Alaksandr Łukaszenka udziela wywiadu rosyjskim mediom, fot. belta.by
Prezydent Białorusi Alaksandr Łukaszenka oświadczył, że nie odejdzie tak po prostu. Powiedział to w wywiadzie dla rosyjskich mediów. Dodał, że gdyby to zrobił, jego zwolenników by „wyrzynano”. Mówił o tym w wywiadzie dla rosyjskich mediów. Łukaszenka wyraził przekonanie, że za protestami w jego kraju stoją Stany Zjednoczone, które działają poprzez ośrodki w Polsce i Czechach, a także białoruscy „burżuje”.
 
 
 
„Nie odejdę tak po prostu. Urządzałem Białoruś przez ćwierć wieku. Nie rzucę tego tak po prostu. Poza tym jeśli odejdę, moich zwolenników będą wyrzynać” – przytoczył słowa Alaksandra Łukaszenki na kanale Telegramu dziennikarz rozgłośni Echo Moskwy Roman Babajan, który jako jeden z rosyjskich dziennikarzy przeprowadzał z nim wywiad we wtorek, 8 września.

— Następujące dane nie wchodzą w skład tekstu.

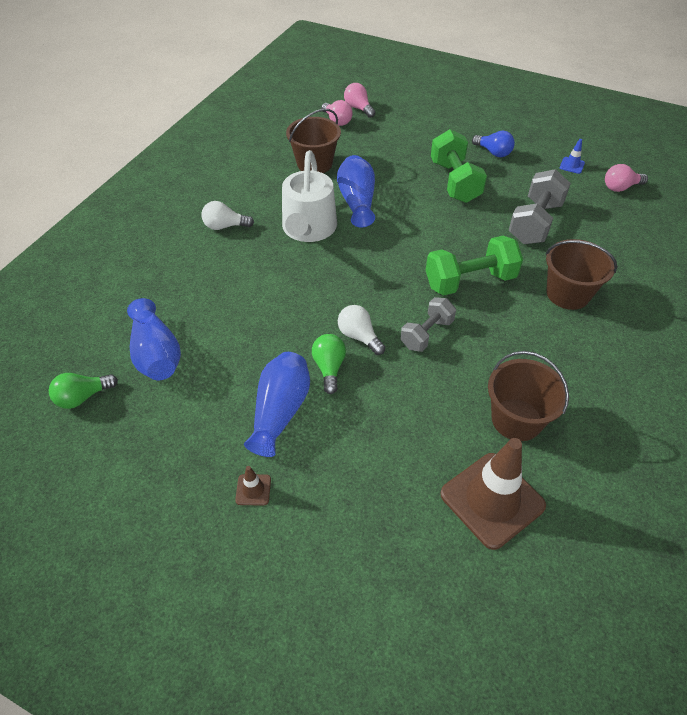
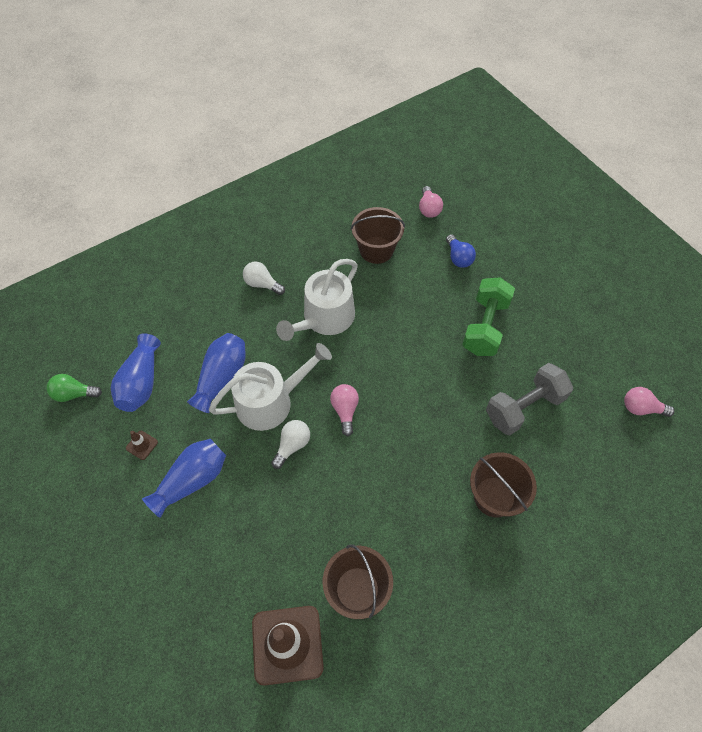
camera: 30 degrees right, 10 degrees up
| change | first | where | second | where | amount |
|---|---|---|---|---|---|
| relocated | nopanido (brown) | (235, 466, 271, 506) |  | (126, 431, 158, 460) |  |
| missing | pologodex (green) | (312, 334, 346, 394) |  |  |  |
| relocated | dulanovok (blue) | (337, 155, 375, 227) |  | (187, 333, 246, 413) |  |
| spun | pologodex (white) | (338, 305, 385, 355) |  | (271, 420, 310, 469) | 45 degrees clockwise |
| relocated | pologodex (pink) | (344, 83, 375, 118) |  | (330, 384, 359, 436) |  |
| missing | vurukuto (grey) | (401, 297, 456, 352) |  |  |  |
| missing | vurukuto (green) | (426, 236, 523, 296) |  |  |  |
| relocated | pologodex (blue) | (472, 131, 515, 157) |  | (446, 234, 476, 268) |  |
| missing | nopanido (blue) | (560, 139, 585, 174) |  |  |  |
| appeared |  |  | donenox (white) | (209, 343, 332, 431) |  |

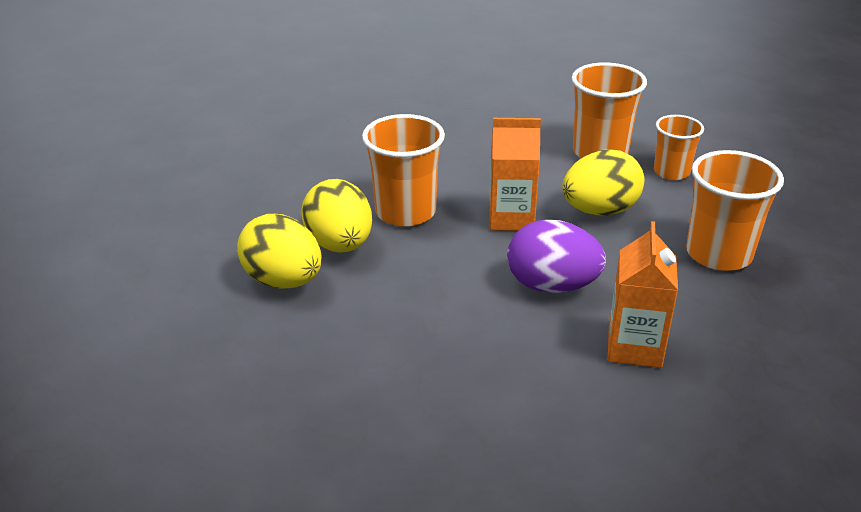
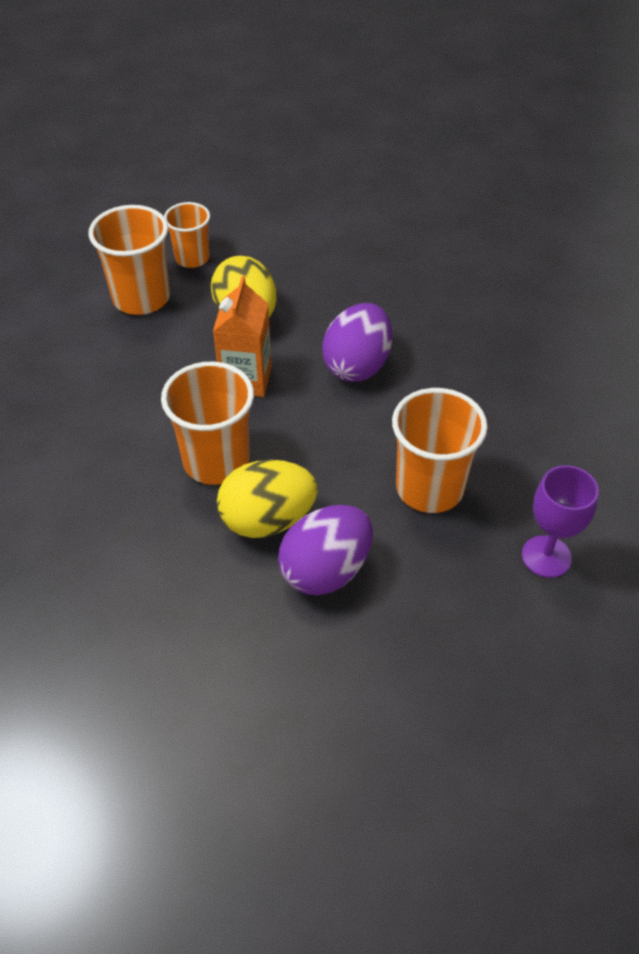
camera: 85 degrees left, 15 degrees up
| change | first | where | second | where | amount |
|---|---|---|---|---|---|
| colour | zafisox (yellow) | (237, 214, 322, 289) | zafisox (purple) | (278, 505, 373, 595) |  |
| missing | rinimufak (orange) | (608, 221, 678, 368) |  |  |  |
| relocated | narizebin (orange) | (686, 150, 784, 271) |  | (392, 388, 488, 513) |  |
| appeared |  |  | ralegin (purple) | (522, 465, 599, 578) |  |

Łukaszenka wyraził przekonanie, że za protestami w jego kraju stoją Stany Zjednoczone, które działają poprzez ośrodki w Polsce i Czechach, a także białoruscy „burżuje” – relacjonował we wtorek dziennikarz TV Rossija-1 Jewgienij Rożkow.
 
„Zapytaliśmy, kto jest tym (tj. popieraniem protestów na Białorusi) zainteresowany, w zasadzie z czyjej strony oczekiwał i oczekuje podstępów. (...) Za wszystkim w jego opinii stoją Amerykanie, a działają oni poprzez ośrodki w Polsce i Czechach” – powiedział Rożkow, który był jednym z rosyjskich dziennikarzy przeprowadzających wywiad z Łukaszenką.
 
Łukaszenka wyraził też przekonanie, że tylko on jest w stanie obronić Białorusinów, choć przyznał, że może „trochę się zasiedział” na stanowisku.
 
„Pokazują mnie nie tylko w telewizorze, ale nawet w żelazku i czajniku. Tak. Ale rzeczywiście tylko ja mogę teraz obronić Białorusinów” – oznajmił Łukaszenka, cytowany przez portal Sputnik.by.